7 Mei 2019

Karina
2 min readMay 7, 2019

--

Timothy Stevano on Twitter: “#TimoEdisiBijak: “I understand your feeling.is the worse sentence to comfort someone. Well, unless there is a technology in the future where we can feel the same experience they had, their emotions, all the trauma, the scars, the horror, the perfect understanding…”

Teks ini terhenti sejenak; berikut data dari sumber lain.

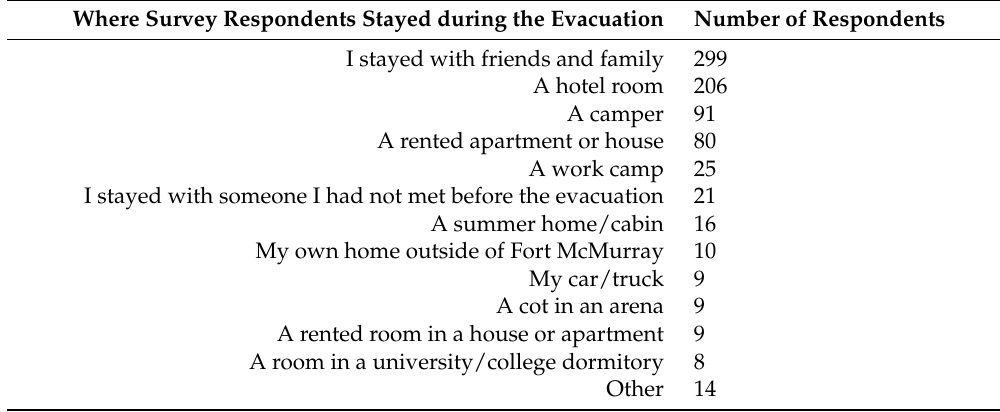
Table 6. Types of accommodation for survey respondents (n =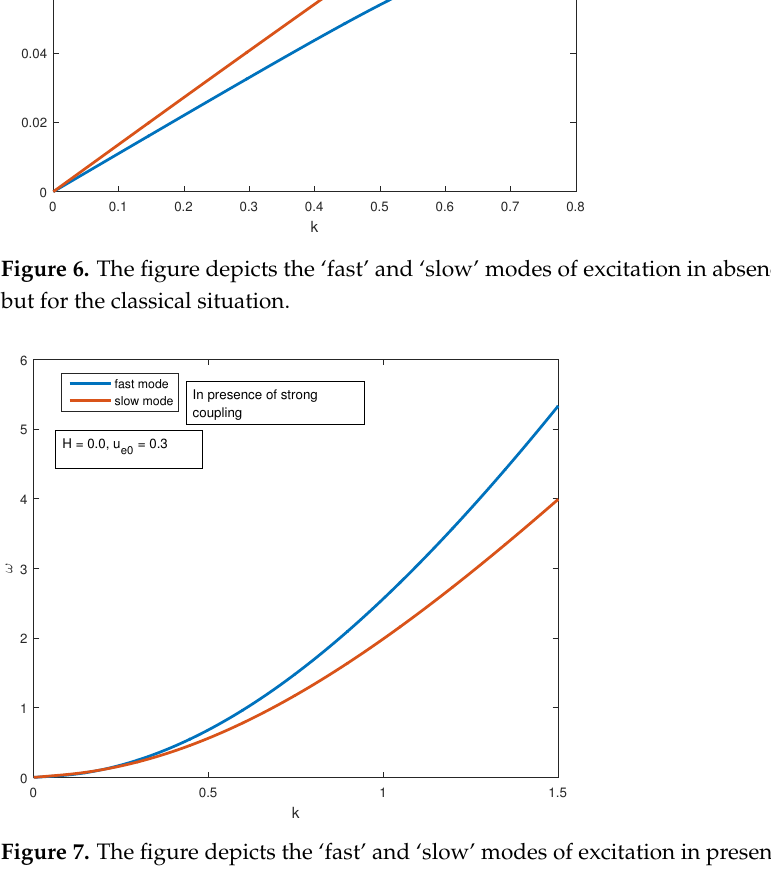
Figure 7. The figure depicts the ‘fast’ and ‘slow’ modes of excitation in presence of strong coupling but for the classical situation.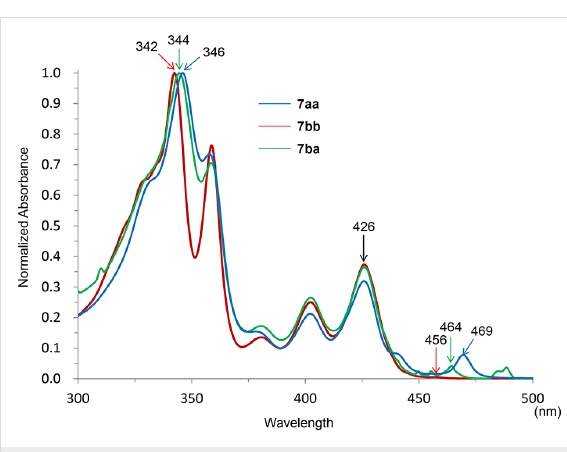
Figure 1: Normalized UV–vis absorption spectra of 7aa , 7bb , and 7ba .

Sebelum Timo ngomong gini, gue udah denger nasihat yang sama persis dari the one and only, Ibu Vio-ku tercinta, di kelas mata kuliah Psikologi Forensik.
Beliau bilang, “Jangan pernah kamu menghadapi klien, apa lagi klien-klien kasus forensik, dan bilang: Saya mengerti perasaan anda. Saya paham apa yang anda rasakan. Karena kenyataannya, tidak. Kamu tidak akan pernah bisa mengerti apa yang klien-mu rasakan, pun jika kamu pernah ada di posisi yang sama dengan klien-mu, pasti ada perbedaan.”

Well, sebelum denger nasehat ini, mungkin gue adalah satu dari sekian banyak manusia yang pernah dengan sotoy-nya pake kalimat tersebut untuk nenangin orang yang lagi menumpahkan keluh kesahnya ke gue — since I’m a professional “sandaran keluh”. Parahnya, I used to think that it was kind of mandatory sentence that we give to someone in need. Orang sering bilang: “treat others the way you want to be treated.” dan pada saat itu, yang ada dipikiran gue adalah, kalau gue ada di posisi orang yang lagi cerita, gue mau orang yang gue ceritain ini ngerti perasaan gue. Well at least, kalo pun mereka nggak ngerti, ya basa-basi aja kek gitu, biar gue ngerasa kalo gue gak sendirian. So that was exactly what I’ve become, jadi orang yang selalu pake kalimat sakti: gue ngerti kok apa yang lo rasain, setiap ada orang yang mempercayakan gue jadi “tong sampah”-nya. Padahal kalo mau jujur, paling cuma beberapa dari sekian buanyak cerita yang bisa bener-bener gue pahamin inti permasalahannya, dan berasa “I’ve been in your shoes” beneran.

Turns out, gak semua orang mau di-treat sebagaimana kita mau di-treat.
Turns out, kalimat gue-ngerti-kok-apa-yang-lo-rasain adalah kalimat paling buruk untuk nenangin orang.
And I get it now. Thank God gue tau hal se-sepele tapi se-krusial ini juga sebelum gue megang gelar Sarjana Psikologi. Kebayang gak, kalo hal se-simple ini nanti gak diketahui sama seorang Sarjana Psikologi lulusan dari PTN-BH terbaik ke-2 — menurut Ristekdikti — ? Malu-maluin, kan?

Jadi kalau gue boleh memberi nasihat sedikit, tolong.. berempati itu perlu, tapi penggunaan kalimat sakti yang ternyata bobrok itu, mulai dikurang-kurangin, ya?